=== DIRECTIONS FOR THIS TASK ===
If a line in the records below contains the word "middle", copy it out.
----- STORED DATA -----
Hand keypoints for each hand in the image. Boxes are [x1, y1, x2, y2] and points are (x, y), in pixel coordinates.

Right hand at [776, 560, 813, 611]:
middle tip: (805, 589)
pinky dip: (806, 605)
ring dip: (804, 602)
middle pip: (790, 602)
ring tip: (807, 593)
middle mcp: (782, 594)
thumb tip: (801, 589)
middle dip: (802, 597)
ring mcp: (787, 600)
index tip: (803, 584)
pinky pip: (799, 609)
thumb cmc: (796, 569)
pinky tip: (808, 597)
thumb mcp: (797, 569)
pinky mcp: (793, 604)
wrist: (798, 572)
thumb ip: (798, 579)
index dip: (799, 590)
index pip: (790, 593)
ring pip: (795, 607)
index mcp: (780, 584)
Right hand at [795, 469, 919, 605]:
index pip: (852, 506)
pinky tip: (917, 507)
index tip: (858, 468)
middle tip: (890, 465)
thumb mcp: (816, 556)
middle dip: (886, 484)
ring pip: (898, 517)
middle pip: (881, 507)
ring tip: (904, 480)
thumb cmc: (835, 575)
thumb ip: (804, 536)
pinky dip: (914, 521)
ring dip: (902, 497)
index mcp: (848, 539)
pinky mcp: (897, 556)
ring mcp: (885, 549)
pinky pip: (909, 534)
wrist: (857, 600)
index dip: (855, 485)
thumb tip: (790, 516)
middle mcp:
-----
=== EXERCISE RESULT ===
middle tip: (805, 589)
middle pip: (790, 602)
middle mcp: (782, 594)
middle dip: (802, 597)
middle tip: (890, 465)
middle dip: (886, 484)
middle pip: (881, 507)
middle mcp:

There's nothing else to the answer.